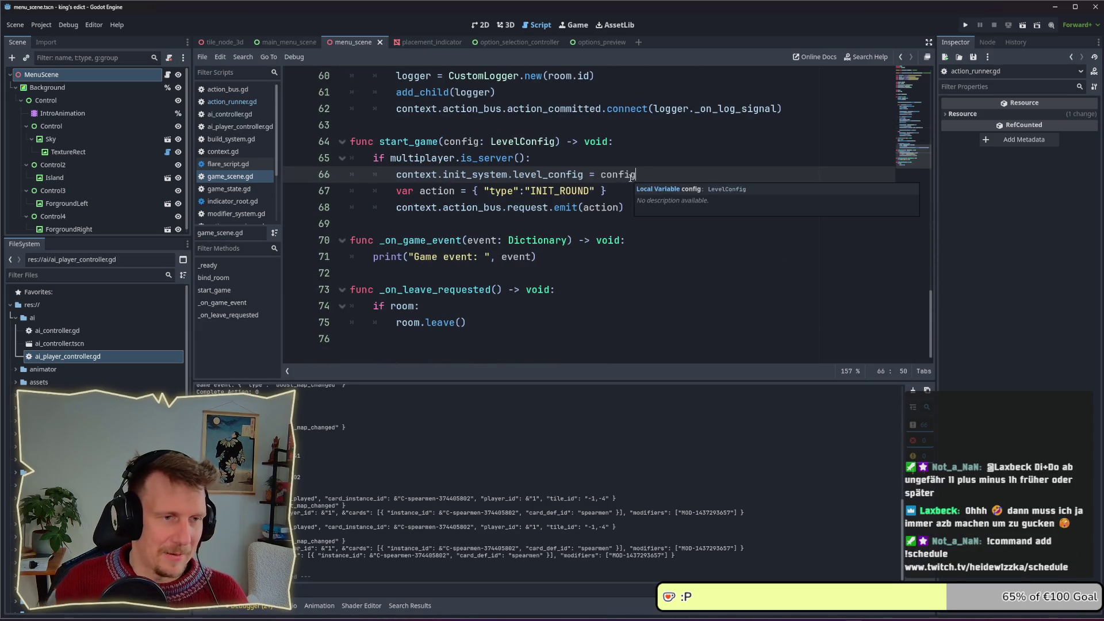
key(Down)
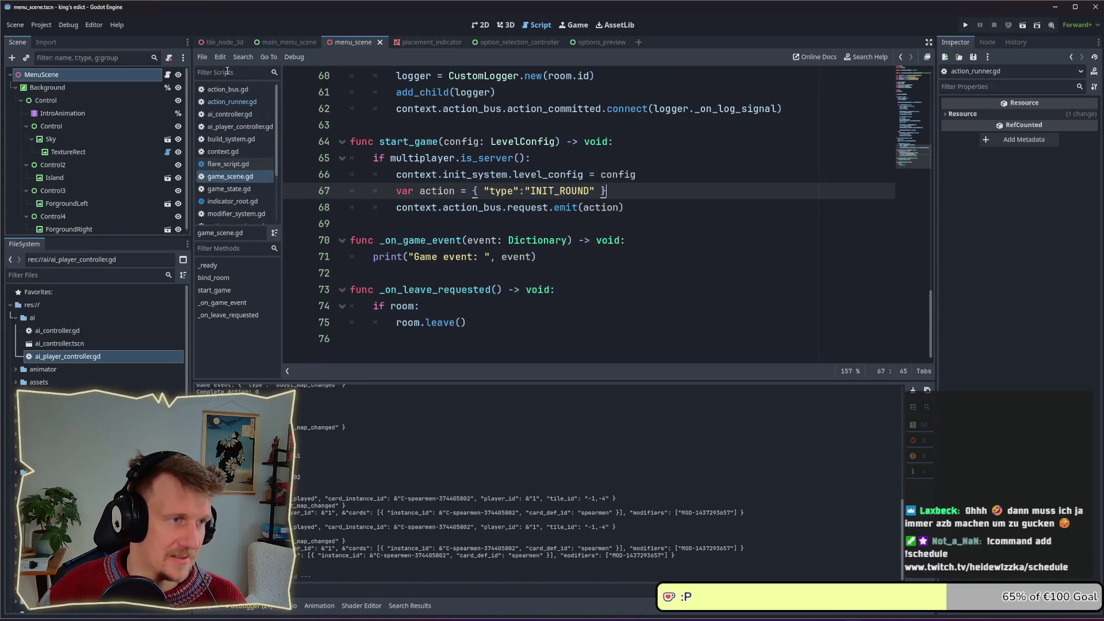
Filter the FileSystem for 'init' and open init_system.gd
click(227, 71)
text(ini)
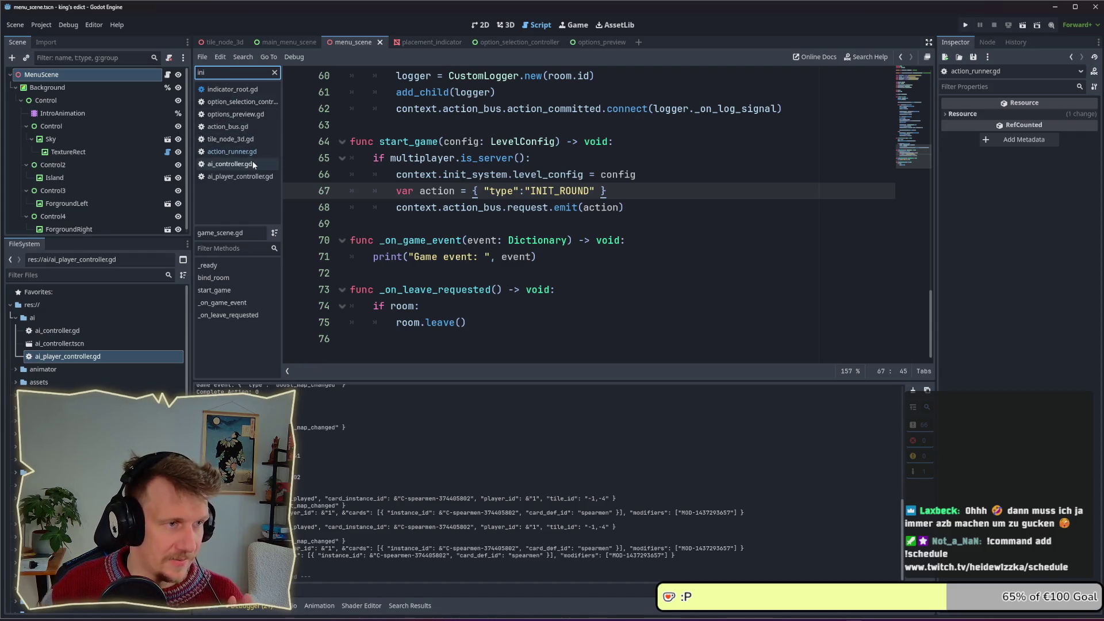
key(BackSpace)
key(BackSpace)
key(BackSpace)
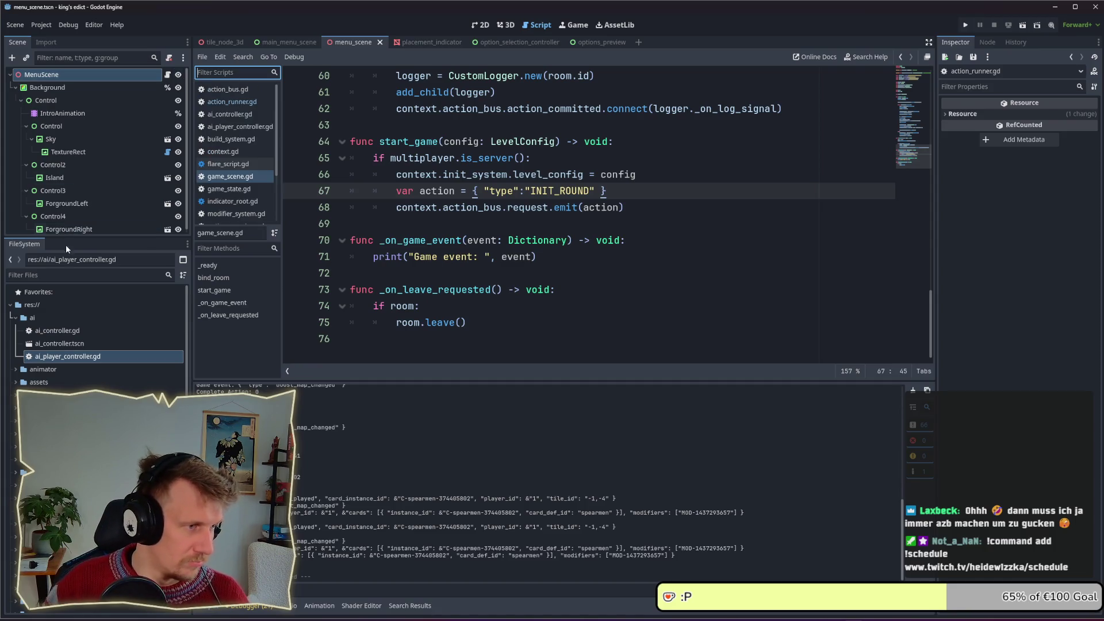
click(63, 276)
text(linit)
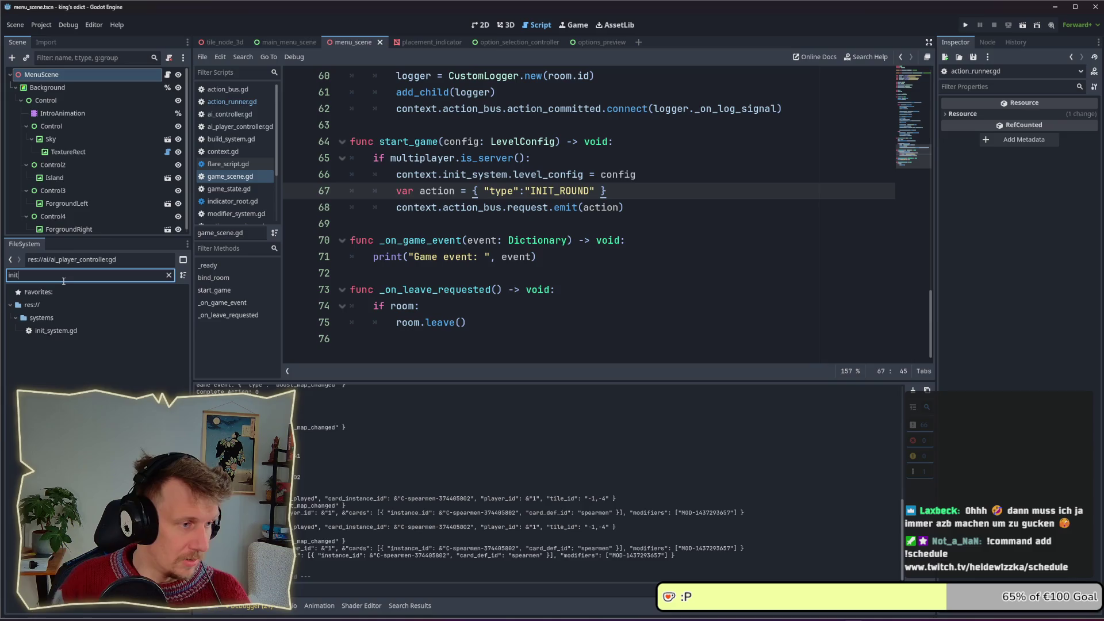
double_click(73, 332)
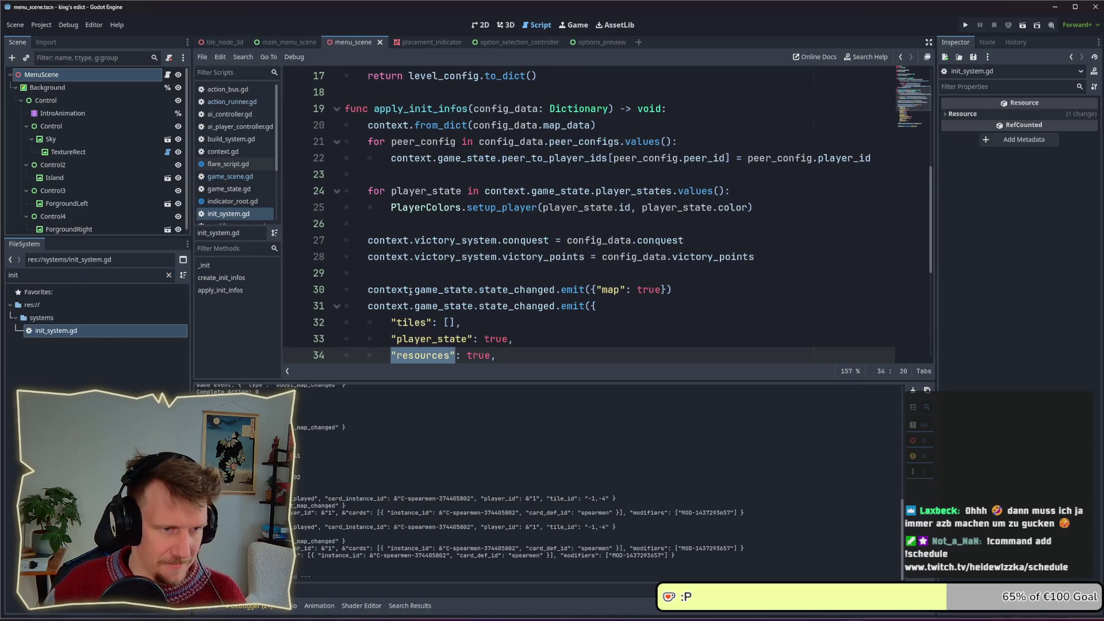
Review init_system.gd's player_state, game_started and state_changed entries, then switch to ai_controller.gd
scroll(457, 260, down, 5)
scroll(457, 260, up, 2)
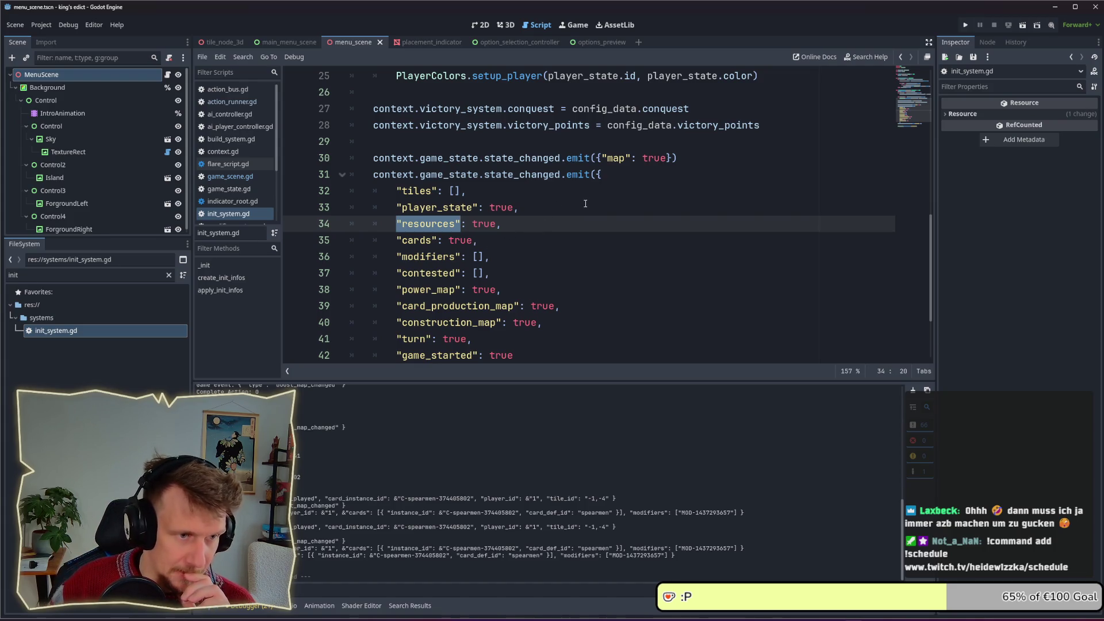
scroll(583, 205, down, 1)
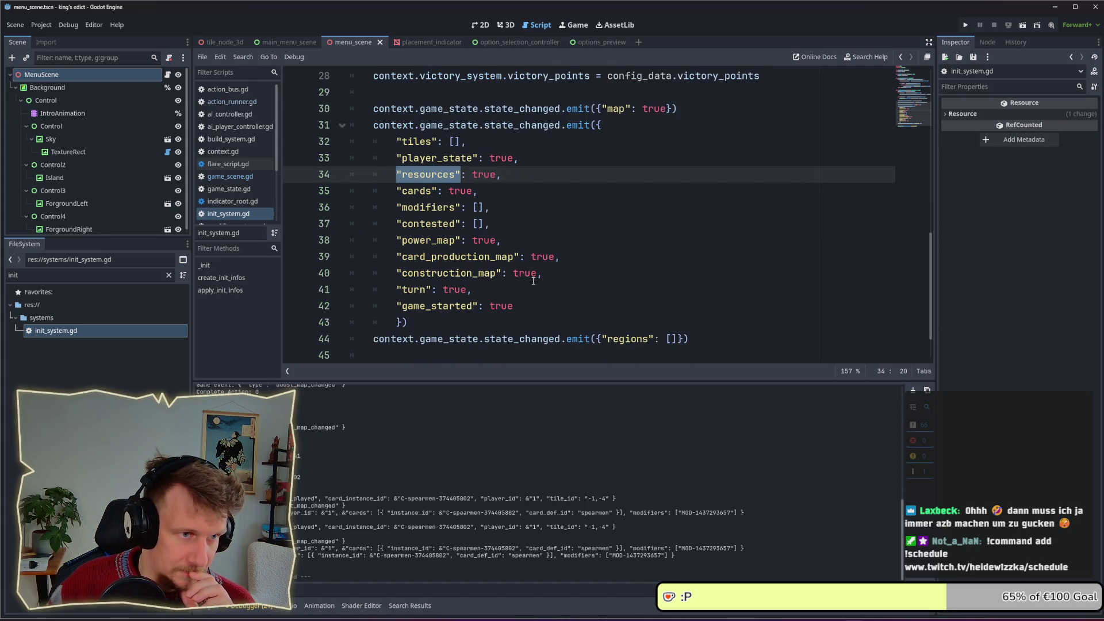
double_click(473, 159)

▸ WHAT IS NEEDED
For the word "scroll", count the lines of the listing that hold it, and reply with the count by itself.

▸ RESULT
3